Hintergrund und aktuelle Entscheidungen
Der Schritt folgt bereits gemachten Pausen in Atlanta und San Antonio, wo Flood‑Risiken die Fahrtüchtigkeit beeinträchtigten. Ein kürzlich angekündigter Software‑Recall sollte das Erkennen von überfluteten Bereichen verbessern, doch die Umsetzung verlangte weitere Tests, wodurch die Dienste dort für mehrere Wochen ausgesetzt wurden. In ähnlicher Weise führte das Auftauchen eines feststeckenden Robotaxis in Atlanta zu einer sofortigen Suspendierung des Betriebs. Waymo betont, dass die aktuelle Unterbrechung nicht durch ein einzelnes Ereignis ausgelöst wurde, sondern durch eine Reihe von Beobachtungen, die das Unternehmen zu einer kritischen Neubewertung der Autobahn‑Algorithmen veranlassten.

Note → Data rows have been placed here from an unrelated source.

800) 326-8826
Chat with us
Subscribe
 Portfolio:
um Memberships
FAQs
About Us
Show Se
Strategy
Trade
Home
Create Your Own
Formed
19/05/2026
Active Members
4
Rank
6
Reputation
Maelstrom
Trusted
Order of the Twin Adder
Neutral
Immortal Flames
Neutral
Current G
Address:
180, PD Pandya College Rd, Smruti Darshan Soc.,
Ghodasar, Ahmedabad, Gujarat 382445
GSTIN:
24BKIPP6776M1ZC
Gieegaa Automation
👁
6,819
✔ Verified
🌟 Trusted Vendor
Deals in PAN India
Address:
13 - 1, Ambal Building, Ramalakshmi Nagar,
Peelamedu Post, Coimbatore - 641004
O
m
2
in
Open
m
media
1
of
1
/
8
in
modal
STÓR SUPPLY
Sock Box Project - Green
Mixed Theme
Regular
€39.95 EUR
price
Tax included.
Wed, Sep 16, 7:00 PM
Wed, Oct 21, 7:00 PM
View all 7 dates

Technische Herausforderungen in Baustellen
Baustellen stellen für autonome Systeme ein besonders komplexes Problem dar. Wechselnde Fahrbahnmarkierungen, temporäre Leitkegel und plötzlich auftretende Sperrungen erfordern ein hohes Maß an Situations‑ und Kontext‑Erkennung. Ein Video, das am 19. Mai auf X (ehemals Twitter) verbreitet wurde, zeigt ein Waymo‑Fahrzeug, das angeblich durch Leitkegel „durchbrach“ und anschließend von der Polizei verfolgt wurde. Zwar konnte Waymo keinen konkreten Vorfall bestätigen, doch die Aufnahme verdeutlicht die potenzielle Gefahr, wenn Sensor‑ und Entscheidungslogik nicht sofort an veränderte Baustellenbedingungen angepasst werden.

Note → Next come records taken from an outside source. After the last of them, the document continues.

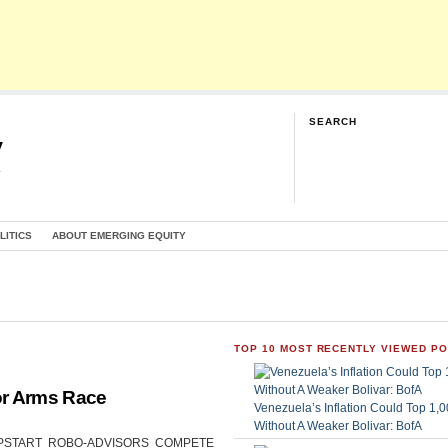
SEARCH
y
G
LITICS
ABOUT EMERGING EQUITY
TOP 10 MOST RECENTLY VIEWED P
or Arms Race
Venezuela’s Inflation Could Top 1
Without A Weaker Bolivar: BofA
CAN UPSTART ROBO-ADVISORS COMPETE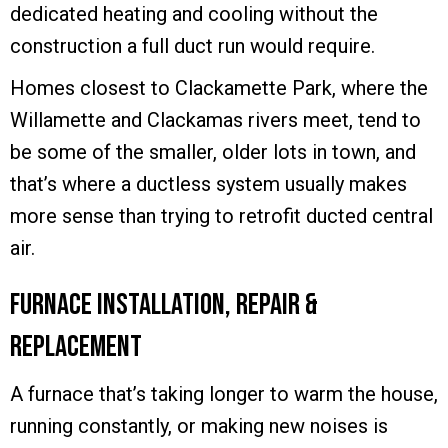
dedicated heating and cooling without the
construction a full duct run would require.
Homes closest to Clackamette Park, where the
Willamette and Clackamas rivers meet, tend to
be some of the smaller, older lots in town, and
that’s where a ductless system usually makes
more sense than trying to retrofit ducted central
air.
Furnace Installation, Repair &
Replacement
A furnace that’s taking longer to warm the house,
running constantly, or making new noises is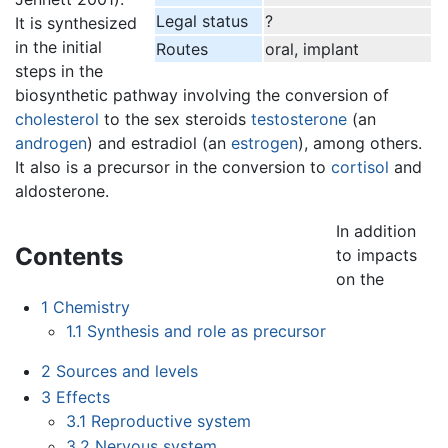
Legal status
?
It is synthesized
in the initial
Routes
oral, implant
steps in the
biosynthetic pathway involving the conversion of
cholesterol
to the sex steroids
testosterone
(an
androgen
) and estradiol (an
estrogen
), among others.
It also is a precursor in the conversion to
cortisol
and
aldosterone.
In addition
Contents
to impacts
on the
1
Chemistry
1.1
Synthesis and role as precursor
2
Sources and levels
3
Effects
3.1
Reproductive system
3.2
Nervous system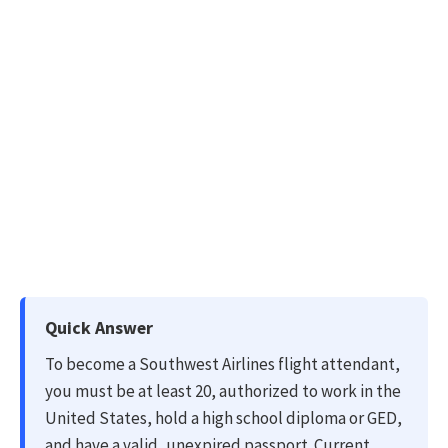
Quick Answer
To become a Southwest Airlines flight attendant,
you must be at least 20, authorized to work in the
United States, hold a high school diploma or GED,
and have a valid, unexpired passport. Current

Auswirkungen auf die Expansion
Trotz der momentanen Einschränkungen bleibt Waymo ambitioniert. Das Unternehmen plant, bis Ende 2026 wöchentlich eine Million bezahlte Fahrten zu realisieren und expandiert dabei in neue Städte weltweit. Ein zentraler Baustein dieser Strategie ist die Einführung des neuen Robotaxis „Ojai“, das von Zeekr gebaut wird und in den kommenden Monaten für Kunden verfügbar sein soll. Die Möglichkeit, Autobahnen zu nutzen, ist dabei von entscheidender Bedeutung, weil sie die Erreichbarkeit von Flughäfen und anderen Fernzielen drastisch verkürzt. In der Bay Area beispielsweise ließen sich Fahrzeiten über den Highway von über einer Stunde auf rund 45 Minuten reduzieren, sobald die autonomen Fahrzeuge zuverlässig durch Baustellen navigieren können.

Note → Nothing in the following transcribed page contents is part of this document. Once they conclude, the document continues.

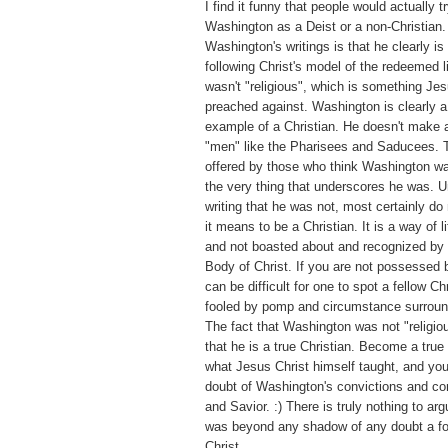
I find it funny that people would actually tr
Washington as a Deist or a non-Christian.
Washington's writings is that he clearly is 
following Christ's model of the redeemed 
wasn't "religious", which is something Jes
preached against. Washington is clearly
example of a Christian. He doesn't make a
"men" like the Pharisees and Saducees. T
offered by those who think Washington was
the very thing that underscores he was. U
writing that he was not, most certainly d
it means to be a Christian. It is a way of l
and not boasted about and recognized by 
Body of Christ. If you are not possessed by
can be difficult for one to spot a fellow Ch
fooled by pomp and circumstance surroundi
The fact that Washington was not "religiou
that he is a true Christian. Become a true
what Jesus Christ himself taught, and you
doubt of Washington's convictions and co
and Savior. :) There is truly nothing to a
was beyond any shadow of any doubt a fo
Christ.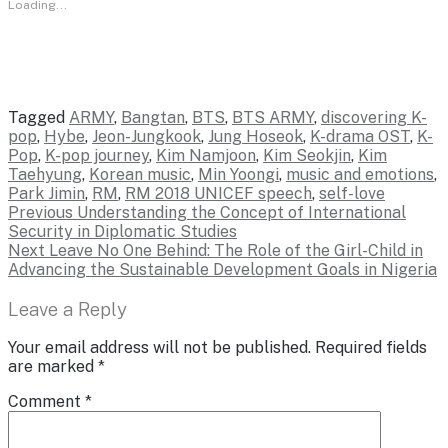
Loading...
Tagged
ARMY
,
Bangtan
,
BTS
,
BTS ARMY
,
discovering K-
pop
,
Hybe
,
Jeon-Jungkook
,
Jung Hoseok
,
K-drama OST
,
K-
Pop
,
K-pop journey
,
Kim Namjoon
,
Kim Seokjin
,
Kim
Taehyung
,
Korean music
,
Min Yoongi
,
music and emotions
,
Park Jimin
,
RM
,
RM 2018 UNICEF speech
,
self-love
Post
Previous
Previous
Understanding the Concept of International
post:
Security in Diplomatic Studies
navigation
Next
Next
Leave No One Behind: The Role of the Girl-Child in
post:
Advancing the Sustainable Development Goals in Nigeria
Leave a Reply
Your email address will not be published.
Required fields
are marked
*
Comment
*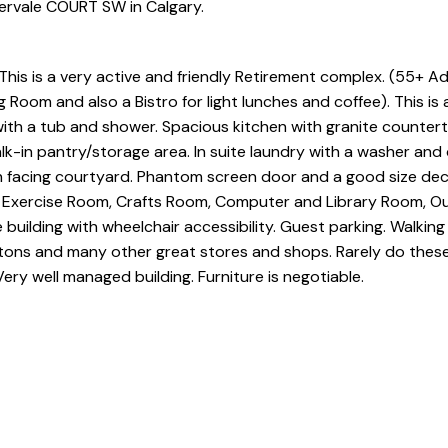
ervale COURT SW in Calgary.
s is a very active and friendly Retirement complex. (55+ Adu
 Room and also a Bistro for light lunches and coffee). This is 
with a tub and shower. Spacious kitchen with granite counter
lk-in pantry/storage area. In suite laundry with a washer and
th facing courtyard. Phantom screen door and a good size dec
, Exercise Room, Crafts Room, Computer and Library Room, O
e building with wheelchair accessibility. Guest parking. Walkin
tons and many other great stores and shops. Rarely do these
Very well managed building. Furniture is negotiable.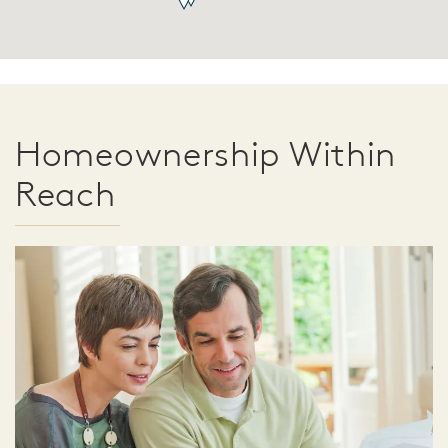
Homeownership Within
Reach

Ausblick und nächste Schritte
Waymo arbeitet derzeit intensiv an der Integration der jüngsten technischen Erkenntnisse in die Fahrzeugsoftware. Das Ziel ist, die Autobahn‑Routen baldmöglichst wieder aufzunehmen, ohne die Sicherheit der Passagiere zu gefährden. Gleichzeitig testet das Unternehmen die neuen Sensor‑Stacks und KI‑Modelle, die speziell für die Erkennung von temporären Verkehrszeichen und -hindernissen entwickelt wurden. Beobachter gehen davon aus, dass die Wiederaufnahme der Autobahn‑Dienste innerhalb weniger Monate erfolgen könnte, sobald die Aktualisierungen in den gesamten Fuhrpark ausgerollt sind.